Jay-Z doesn't just put on shows; he stages events. After invading Philadelphia last month for his first annual "Budweiser Made in America" festival, Hov returned to his native borough to christen Brooklyn's Barclays Center for the first of eight shows in a sold-out run.

Opening its doors to the public for the first time yesterday (Sept. 28), Barclays features a zippy, futuristic design accented by neon lights and brush metal hues. Patrons clogged the lobby on half-hour queues for security and will call, no doubt a consequence of day one hiccups (ticket scanners temporarily broke before call time). Past the metal detectors were rows of fast food stands including Fatty 'Cue, Paisanos and Calexico, as well as snaking lines waiting for beer stands facing credit card machine outages.

But Jay's show smoothed the blemishes. Inside the stadium, fans packed the arena, which touts stacks of tiers that almost reach the ceiling. Following a borough-centric set from Hot 97's Mister Cee, Brooklyn's own took the stage at 9:40 p.m., taking his perch on a rectangular lip jutting out from the massive screen-adorned set rumored to have cost $400,000.
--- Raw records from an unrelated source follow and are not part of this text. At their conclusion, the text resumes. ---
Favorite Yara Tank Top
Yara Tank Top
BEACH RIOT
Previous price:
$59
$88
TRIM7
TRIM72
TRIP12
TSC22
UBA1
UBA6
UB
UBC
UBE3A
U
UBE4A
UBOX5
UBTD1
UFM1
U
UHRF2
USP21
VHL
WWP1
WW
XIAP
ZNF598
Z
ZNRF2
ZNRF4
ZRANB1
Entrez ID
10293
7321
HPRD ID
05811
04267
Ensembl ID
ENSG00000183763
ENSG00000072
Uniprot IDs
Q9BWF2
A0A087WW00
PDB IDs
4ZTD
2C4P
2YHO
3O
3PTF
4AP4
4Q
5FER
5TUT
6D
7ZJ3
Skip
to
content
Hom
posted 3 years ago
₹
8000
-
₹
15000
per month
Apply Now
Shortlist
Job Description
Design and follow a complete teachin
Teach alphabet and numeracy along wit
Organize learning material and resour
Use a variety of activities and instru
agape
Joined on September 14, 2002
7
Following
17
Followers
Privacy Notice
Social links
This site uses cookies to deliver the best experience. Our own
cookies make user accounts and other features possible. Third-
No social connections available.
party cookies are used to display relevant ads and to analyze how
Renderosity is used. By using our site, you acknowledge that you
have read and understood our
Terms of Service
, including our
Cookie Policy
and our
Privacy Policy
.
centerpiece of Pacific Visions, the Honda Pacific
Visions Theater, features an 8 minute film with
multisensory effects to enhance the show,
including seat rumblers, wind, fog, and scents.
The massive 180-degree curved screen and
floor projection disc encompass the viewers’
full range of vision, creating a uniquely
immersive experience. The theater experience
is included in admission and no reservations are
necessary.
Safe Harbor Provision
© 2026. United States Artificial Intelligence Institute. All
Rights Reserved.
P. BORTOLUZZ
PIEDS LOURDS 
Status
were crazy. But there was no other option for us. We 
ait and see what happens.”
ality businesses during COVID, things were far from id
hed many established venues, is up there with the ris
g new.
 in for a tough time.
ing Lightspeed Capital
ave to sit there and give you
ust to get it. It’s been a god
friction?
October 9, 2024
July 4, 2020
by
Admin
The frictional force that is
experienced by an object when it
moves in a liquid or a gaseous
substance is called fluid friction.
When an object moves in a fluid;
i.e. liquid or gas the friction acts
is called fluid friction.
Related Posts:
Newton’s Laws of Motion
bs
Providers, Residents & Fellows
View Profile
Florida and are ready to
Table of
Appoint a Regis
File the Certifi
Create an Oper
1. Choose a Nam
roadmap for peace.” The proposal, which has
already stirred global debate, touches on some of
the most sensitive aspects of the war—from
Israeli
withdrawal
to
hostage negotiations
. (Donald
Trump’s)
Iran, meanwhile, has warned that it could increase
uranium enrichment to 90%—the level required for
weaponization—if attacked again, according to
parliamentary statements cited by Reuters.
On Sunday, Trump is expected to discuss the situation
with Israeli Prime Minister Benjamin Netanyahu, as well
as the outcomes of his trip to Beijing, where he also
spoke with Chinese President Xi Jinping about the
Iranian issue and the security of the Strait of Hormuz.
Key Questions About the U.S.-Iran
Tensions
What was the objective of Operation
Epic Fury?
By now, every show that Jay performs is essentially a greatest hits review dotted by surprise guests to rev the crowd. But in the days prior to the grand opening, he said that he wouldn't have any co-stars and almost entirely kept his word except for an eleventh inning appearance from Big Daddy Kane. The absence of guests merely underlined Jay's star power. During his near two-hour show, the 42-year-old mogul fronted his Roc Boys live band with cuts both deep and fresh from his catalogue, showing uncharacteristic emotion at the event's overwhelming significance.
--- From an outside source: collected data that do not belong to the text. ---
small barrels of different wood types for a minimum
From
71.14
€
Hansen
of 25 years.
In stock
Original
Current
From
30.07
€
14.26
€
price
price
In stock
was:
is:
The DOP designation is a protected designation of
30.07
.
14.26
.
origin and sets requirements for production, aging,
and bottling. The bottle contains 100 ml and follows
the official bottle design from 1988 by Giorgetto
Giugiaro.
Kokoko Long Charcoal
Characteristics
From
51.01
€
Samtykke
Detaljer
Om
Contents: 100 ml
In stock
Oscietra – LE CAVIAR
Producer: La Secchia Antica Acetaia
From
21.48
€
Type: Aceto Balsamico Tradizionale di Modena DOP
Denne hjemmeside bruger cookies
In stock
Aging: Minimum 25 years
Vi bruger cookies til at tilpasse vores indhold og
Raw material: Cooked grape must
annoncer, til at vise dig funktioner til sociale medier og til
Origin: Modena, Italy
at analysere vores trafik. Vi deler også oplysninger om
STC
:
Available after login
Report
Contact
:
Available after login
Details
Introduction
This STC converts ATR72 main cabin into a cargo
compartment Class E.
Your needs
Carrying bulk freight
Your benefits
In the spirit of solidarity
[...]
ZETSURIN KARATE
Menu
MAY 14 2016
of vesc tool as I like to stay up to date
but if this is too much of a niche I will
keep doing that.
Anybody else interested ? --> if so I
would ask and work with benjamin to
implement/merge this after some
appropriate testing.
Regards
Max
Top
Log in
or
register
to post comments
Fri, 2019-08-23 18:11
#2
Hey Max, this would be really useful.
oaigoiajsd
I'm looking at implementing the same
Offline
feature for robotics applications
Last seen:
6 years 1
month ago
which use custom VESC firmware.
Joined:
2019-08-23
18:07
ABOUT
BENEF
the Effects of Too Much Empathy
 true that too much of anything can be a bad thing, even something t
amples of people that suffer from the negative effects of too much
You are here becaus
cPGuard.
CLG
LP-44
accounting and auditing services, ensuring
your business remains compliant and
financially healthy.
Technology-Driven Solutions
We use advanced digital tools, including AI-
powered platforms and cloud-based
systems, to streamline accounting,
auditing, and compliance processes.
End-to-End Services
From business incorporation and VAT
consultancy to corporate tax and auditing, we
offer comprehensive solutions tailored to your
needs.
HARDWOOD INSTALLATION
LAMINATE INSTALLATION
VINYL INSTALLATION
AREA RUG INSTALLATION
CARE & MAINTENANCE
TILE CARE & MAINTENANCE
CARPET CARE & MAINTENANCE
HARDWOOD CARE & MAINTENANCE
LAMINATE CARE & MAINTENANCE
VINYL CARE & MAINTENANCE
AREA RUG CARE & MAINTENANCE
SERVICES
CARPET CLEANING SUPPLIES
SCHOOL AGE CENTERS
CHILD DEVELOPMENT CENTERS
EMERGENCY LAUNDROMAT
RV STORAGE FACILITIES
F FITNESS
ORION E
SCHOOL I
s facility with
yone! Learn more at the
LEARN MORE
"Everybody that's in here tonight is from Brooklyn. So here we go Brooklyn, what's up?" said Jay. "This was a long journey to be here. We started out in 2003. What's up [Barclays developer] Bruce [Ratner]? Bruce came to meet at the 40/40 Club. He had this idea and vision to take this to Brooklyn. I said, wassup? I'ma tell y'all tonight. I've been on many stages, been all around the world. Nothing feels like tonight."

The set played as an ode to BK, setting off with the bristling hometown anthem "Where I'm From." While rumors flooded Twitter that he had shelled out bucks for a Notorious B.I.G. hologram, Jigga actually paid homage to the fallen rapper by projecting his image onto a silk screen as he recited "Kick in the Door" and "Juicy." The show was a highlight reel of hits, with Jay pausing to take sips from two bottles of Ace of Spades between "99 Problems," "Run This Town" and "Hard Knock Life."

"They call me H.O. eight shows," he smugly quipped, delivering a new verse for those quick enough to film the debut. After performing "Dead Presidents," "Can I Live?" and "Empire State of Mind," he left the stage for an encore, bringing out Big Daddy Kane and his dancers Scoop and Scrap Lover to throw it back to the golden era. "Big Daddy Kane was before me, before B.I.G. We have to understand our history. Brooklyn legend," said Jay.

Before exiting the stage, he shuffled through his verses from G.O.O.D. Music's "Clique," Rick Ross' "3 Kings" and "Money Ain't a Thang," bragging, "I got a million of these." But with seven more shows on the docket, Jay-Z ducked from the stage leaving Brooklyn feeling truly universal.